→ TASK STATEMENT
Copy each line of the entries below, character for character, with none left out.

Entries from a dataset:
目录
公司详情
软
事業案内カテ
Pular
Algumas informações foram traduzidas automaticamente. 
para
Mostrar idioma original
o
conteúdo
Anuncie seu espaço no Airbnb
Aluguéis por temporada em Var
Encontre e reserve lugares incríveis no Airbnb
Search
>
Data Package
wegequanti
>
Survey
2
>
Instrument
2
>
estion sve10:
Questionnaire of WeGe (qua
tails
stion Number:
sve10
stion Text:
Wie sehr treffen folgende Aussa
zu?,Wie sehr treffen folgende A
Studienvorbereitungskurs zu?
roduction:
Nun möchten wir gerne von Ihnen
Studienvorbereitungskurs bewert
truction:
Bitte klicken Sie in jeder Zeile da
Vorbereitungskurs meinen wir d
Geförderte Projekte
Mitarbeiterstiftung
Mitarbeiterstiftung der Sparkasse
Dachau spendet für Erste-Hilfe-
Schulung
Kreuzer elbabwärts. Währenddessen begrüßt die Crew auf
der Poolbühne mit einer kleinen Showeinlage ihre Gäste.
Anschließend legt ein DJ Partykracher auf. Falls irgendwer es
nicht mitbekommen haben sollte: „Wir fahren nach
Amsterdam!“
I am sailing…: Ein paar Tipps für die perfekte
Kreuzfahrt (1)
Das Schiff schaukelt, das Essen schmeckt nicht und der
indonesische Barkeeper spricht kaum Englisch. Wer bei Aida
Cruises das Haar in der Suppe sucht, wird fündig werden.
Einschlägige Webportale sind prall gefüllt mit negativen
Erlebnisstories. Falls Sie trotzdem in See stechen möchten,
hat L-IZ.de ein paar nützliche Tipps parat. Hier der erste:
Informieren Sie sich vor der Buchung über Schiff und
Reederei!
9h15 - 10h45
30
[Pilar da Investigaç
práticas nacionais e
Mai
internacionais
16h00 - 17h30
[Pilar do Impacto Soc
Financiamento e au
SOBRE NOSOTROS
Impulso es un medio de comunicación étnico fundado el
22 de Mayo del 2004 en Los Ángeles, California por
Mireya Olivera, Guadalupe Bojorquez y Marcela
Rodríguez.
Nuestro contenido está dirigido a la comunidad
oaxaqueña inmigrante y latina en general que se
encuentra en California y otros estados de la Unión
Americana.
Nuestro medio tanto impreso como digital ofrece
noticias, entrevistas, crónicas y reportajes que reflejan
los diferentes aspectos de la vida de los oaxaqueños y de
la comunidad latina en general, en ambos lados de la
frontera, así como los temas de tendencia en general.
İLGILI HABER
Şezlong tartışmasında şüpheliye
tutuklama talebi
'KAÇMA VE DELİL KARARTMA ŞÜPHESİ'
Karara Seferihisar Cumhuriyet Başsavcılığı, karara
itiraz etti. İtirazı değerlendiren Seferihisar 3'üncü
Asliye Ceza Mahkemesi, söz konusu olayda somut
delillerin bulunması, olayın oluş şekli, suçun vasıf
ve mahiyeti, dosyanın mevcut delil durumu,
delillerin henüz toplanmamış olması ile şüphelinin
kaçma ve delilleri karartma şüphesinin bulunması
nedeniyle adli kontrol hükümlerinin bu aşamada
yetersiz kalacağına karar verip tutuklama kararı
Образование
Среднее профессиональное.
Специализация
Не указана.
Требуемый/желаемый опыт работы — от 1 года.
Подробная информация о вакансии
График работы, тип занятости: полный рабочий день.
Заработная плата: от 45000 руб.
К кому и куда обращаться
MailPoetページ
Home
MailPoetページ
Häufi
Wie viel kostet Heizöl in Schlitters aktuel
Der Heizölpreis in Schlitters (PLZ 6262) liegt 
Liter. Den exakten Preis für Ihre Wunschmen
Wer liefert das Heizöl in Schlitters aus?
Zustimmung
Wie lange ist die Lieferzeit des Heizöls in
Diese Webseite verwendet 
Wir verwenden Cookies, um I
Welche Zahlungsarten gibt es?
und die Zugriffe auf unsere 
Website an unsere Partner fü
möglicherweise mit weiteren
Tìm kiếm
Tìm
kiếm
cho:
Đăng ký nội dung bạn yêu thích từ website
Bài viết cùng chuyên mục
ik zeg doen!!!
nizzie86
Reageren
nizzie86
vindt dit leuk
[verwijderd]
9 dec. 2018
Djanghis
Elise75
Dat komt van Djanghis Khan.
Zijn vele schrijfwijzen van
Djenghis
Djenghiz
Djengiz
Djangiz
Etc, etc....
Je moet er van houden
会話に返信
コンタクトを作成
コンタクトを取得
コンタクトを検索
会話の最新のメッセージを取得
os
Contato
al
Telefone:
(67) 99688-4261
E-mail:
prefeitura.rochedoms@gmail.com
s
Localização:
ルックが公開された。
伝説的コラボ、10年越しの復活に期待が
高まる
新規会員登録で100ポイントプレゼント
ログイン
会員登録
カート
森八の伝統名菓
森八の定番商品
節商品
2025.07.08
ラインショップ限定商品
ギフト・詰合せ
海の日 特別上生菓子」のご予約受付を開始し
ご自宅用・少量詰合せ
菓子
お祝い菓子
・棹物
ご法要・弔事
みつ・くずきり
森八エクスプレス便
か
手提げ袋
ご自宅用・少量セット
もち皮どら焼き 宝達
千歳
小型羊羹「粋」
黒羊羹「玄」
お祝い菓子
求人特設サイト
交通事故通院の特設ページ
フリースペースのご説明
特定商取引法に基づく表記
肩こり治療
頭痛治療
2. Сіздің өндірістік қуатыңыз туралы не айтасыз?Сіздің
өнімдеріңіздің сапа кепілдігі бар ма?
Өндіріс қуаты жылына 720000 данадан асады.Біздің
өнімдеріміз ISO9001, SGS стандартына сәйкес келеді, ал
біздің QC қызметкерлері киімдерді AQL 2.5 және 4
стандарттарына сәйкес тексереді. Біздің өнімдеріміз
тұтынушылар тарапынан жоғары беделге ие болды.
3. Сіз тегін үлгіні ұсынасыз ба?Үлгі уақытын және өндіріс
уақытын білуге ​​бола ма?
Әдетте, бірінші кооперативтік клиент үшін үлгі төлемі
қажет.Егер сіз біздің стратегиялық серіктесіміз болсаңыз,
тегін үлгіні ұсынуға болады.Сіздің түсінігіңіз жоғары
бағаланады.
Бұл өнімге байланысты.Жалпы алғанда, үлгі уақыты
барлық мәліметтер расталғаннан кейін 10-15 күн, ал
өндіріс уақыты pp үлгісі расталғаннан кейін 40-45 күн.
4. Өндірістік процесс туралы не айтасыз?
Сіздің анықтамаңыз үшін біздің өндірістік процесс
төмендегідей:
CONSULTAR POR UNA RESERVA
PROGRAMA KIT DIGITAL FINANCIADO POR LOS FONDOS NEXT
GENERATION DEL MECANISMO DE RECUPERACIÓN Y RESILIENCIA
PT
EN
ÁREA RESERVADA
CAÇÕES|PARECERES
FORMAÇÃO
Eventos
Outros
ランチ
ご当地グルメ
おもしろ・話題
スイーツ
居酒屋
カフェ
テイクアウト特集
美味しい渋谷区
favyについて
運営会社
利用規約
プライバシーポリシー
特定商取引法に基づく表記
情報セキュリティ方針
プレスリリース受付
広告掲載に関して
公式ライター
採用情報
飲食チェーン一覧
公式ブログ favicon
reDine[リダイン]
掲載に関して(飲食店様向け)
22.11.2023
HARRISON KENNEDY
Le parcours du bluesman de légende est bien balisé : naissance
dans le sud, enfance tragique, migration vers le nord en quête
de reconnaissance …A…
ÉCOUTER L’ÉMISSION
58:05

→ RESPONSE TO THIS EXERCISE
目录
公司详情
软
事業案内カテ
Pular
Algumas informações foram traduzidas automaticamente. 
para
Mostrar idioma original
o
conteúdo
Anuncie seu espaço no Airbnb
Aluguéis por temporada em Var
Encontre e reserve lugares incríveis no Airbnb
Search
>
Data Package
wegequanti
>
Survey
2
>
Instrument
2
>
estion sve10:
Questionnaire of WeGe (qua
tails
stion Number:
sve10
stion Text:
Wie sehr treffen folgende Aussa
zu?,Wie sehr treffen folgende A
Studienvorbereitungskurs zu?
roduction:
Nun möchten wir gerne von Ihnen
Studienvorbereitungskurs bewert
truction:
Bitte klicken Sie in jeder Zeile da
Vorbereitungskurs meinen wir d
Geförderte Projekte
Mitarbeiterstiftung
Mitarbeiterstiftung der Sparkasse
Dachau spendet für Erste-Hilfe-
Schulung
Kreuzer elbabwärts. Währenddessen begrüßt die Crew auf
der Poolbühne mit einer kleinen Showeinlage ihre Gäste.
Anschließend legt ein DJ Partykracher auf. Falls irgendwer es
nicht mitbekommen haben sollte: „Wir fahren nach
Amsterdam!“
I am sailing…: Ein paar Tipps für die perfekte
Kreuzfahrt (1)
Das Schiff schaukelt, das Essen schmeckt nicht und der
indonesische Barkeeper spricht kaum Englisch. Wer bei Aida
Cruises das Haar in der Suppe sucht, wird fündig werden.
Einschlägige Webportale sind prall gefüllt mit negativen
Erlebnisstories. Falls Sie trotzdem in See stechen möchten,
hat L-IZ.de ein paar nützliche Tipps parat. Hier der erste:
Informieren Sie sich vor der Buchung über Schiff und
Reederei!
9h15 - 10h45
30
[Pilar da Investigaç
práticas nacionais e
Mai
internacionais
16h00 - 17h30
[Pilar do Impacto Soc
Financiamento e au
SOBRE NOSOTROS
Impulso es un medio de comunicación étnico fundado el
22 de Mayo del 2004 en Los Ángeles, California por
Mireya Olivera, Guadalupe Bojorquez y Marcela
Rodríguez.
Nuestro contenido está dirigido a la comunidad
oaxaqueña inmigrante y latina en general que se
encuentra en California y otros estados de la Unión
Americana.
Nuestro medio tanto impreso como digital ofrece
noticias, entrevistas, crónicas y reportajes que reflejan
los diferentes aspectos de la vida de los oaxaqueños y de
la comunidad latina en general, en ambos lados de la
frontera, así como los temas de tendencia en general.
İLGILI HABER
Şezlong tartışmasında şüpheliye
tutuklama talebi
'KAÇMA VE DELİL KARARTMA ŞÜPHESİ'
Karara Seferihisar Cumhuriyet Başsavcılığı, karara
itiraz etti. İtirazı değerlendiren Seferihisar 3'üncü
Asliye Ceza Mahkemesi, söz konusu olayda somut
delillerin bulunması, olayın oluş şekli, suçun vasıf
ve mahiyeti, dosyanın mevcut delil durumu,
delillerin henüz toplanmamış olması ile şüphelinin
kaçma ve delilleri karartma şüphesinin bulunması
nedeniyle adli kontrol hükümlerinin bu aşamada
yetersiz kalacağına karar verip tutuklama kararı
Образование
Среднее профессиональное.
Специализация
Не указана.
Требуемый/желаемый опыт работы — от 1 года.
Подробная информация о вакансии
График работы, тип занятости: полный рабочий день.
Заработная плата: от 45000 руб.
К кому и куда обращаться
MailPoetページ
Home
MailPoetページ
Häufi
Wie viel kostet Heizöl in Schlitters aktuel
Der Heizölpreis in Schlitters (PLZ 6262) liegt 
Liter. Den exakten Preis für Ihre Wunschmen
Wer liefert das Heizöl in Schlitters aus?
Zustimmung
Wie lange ist die Lieferzeit des Heizöls in
Diese Webseite verwendet 
Wir verwenden Cookies, um I
Welche Zahlungsarten gibt es?
und die Zugriffe auf unsere 
Website an unsere Partner fü
möglicherweise mit weiteren
Tìm kiếm
Tìm
kiếm
cho:
Đăng ký nội dung bạn yêu thích từ website
Bài viết cùng chuyên mục
ik zeg doen!!!
nizzie86
Reageren
nizzie86
vindt dit leuk
[verwijderd]
9 dec. 2018
Djanghis
Elise75
Dat komt van Djanghis Khan.
Zijn vele schrijfwijzen van
Djenghis
Djenghiz
Djengiz
Djangiz
Etc, etc....
Je moet er van houden
会話に返信
コンタクトを作成
コンタクトを取得
コンタクトを検索
会話の最新のメッセージを取得
os
Contato
al
Telefone:
(67) 99688-4261
E-mail:
prefeitura.rochedoms@gmail.com
s
Localização:
ルックが公開された。
伝説的コラボ、10年越しの復活に期待が
高まる
新規会員登録で100ポイントプレゼント
ログイン
会員登録
カート
森八の伝統名菓
森八の定番商品
節商品
2025.07.08
ラインショップ限定商品
ギフト・詰合せ
海の日 特別上生菓子」のご予約受付を開始し
ご自宅用・少量詰合せ
菓子
お祝い菓子
・棹物
ご法要・弔事
みつ・くずきり
森八エクスプレス便
か
手提げ袋
ご自宅用・少量セット
もち皮どら焼き 宝達
千歳
小型羊羹「粋」
黒羊羹「玄」
お祝い菓子
求人特設サイト
交通事故通院の特設ページ
フリースペースのご説明
特定商取引法に基づく表記
肩こり治療
頭痛治療
2. Сіздің өндірістік қуатыңыз туралы не айтасыз?Сіздің
өнімдеріңіздің сапа кепілдігі бар ма?
Өндіріс қуаты жылына 720000 данадан асады.Біздің
өнімдеріміз ISO9001, SGS стандартына сәйкес келеді, ал
біздің QC қызметкерлері киімдерді AQL 2.5 және 4
стандарттарына сәйкес тексереді. Біздің өнімдеріміз
тұтынушылар тарапынан жоғары беделге ие болды.
3. Сіз тегін үлгіні ұсынасыз ба?Үлгі уақытын және өндіріс
уақытын білуге ​​бола ма?
Әдетте, бірінші кооперативтік клиент үшін үлгі төлемі
қажет.Егер сіз біздің стратегиялық серіктесіміз болсаңыз,
тегін үлгіні ұсынуға болады.Сіздің түсінігіңіз жоғары
бағаланады.
Бұл өнімге байланысты.Жалпы алғанда, үлгі уақыты
барлық мәліметтер расталғаннан кейін 10-15 күн, ал
өндіріс уақыты pp үлгісі расталғаннан кейін 40-45 күн.
4. Өндірістік процесс туралы не айтасыз?
Сіздің анықтамаңыз үшін біздің өндірістік процесс
төмендегідей:
CONSULTAR POR UNA RESERVA
PROGRAMA KIT DIGITAL FINANCIADO POR LOS FONDOS NEXT
GENERATION DEL MECANISMO DE RECUPERACIÓN Y RESILIENCIA
PT
EN
ÁREA RESERVADA
CAÇÕES|PARECERES
FORMAÇÃO
Eventos
Outros
ランチ
ご当地グルメ
おもしろ・話題
スイーツ
居酒屋
カフェ
テイクアウト特集
美味しい渋谷区
favyについて
運営会社
利用規約
プライバシーポリシー
特定商取引法に基づく表記
情報セキュリティ方針
プレスリリース受付
広告掲載に関して
公式ライター
採用情報
飲食チェーン一覧
公式ブログ favicon
reDine[リダイン]
掲載に関して(飲食店様向け)
22.11.2023
HARRISON KENNEDY
Le parcours du bluesman de légende est bien balisé : naissance
dans le sud, enfance tragique, migration vers le nord en quête
de reconnaissance …A…
ÉCOUTER L’ÉMISSION
58:05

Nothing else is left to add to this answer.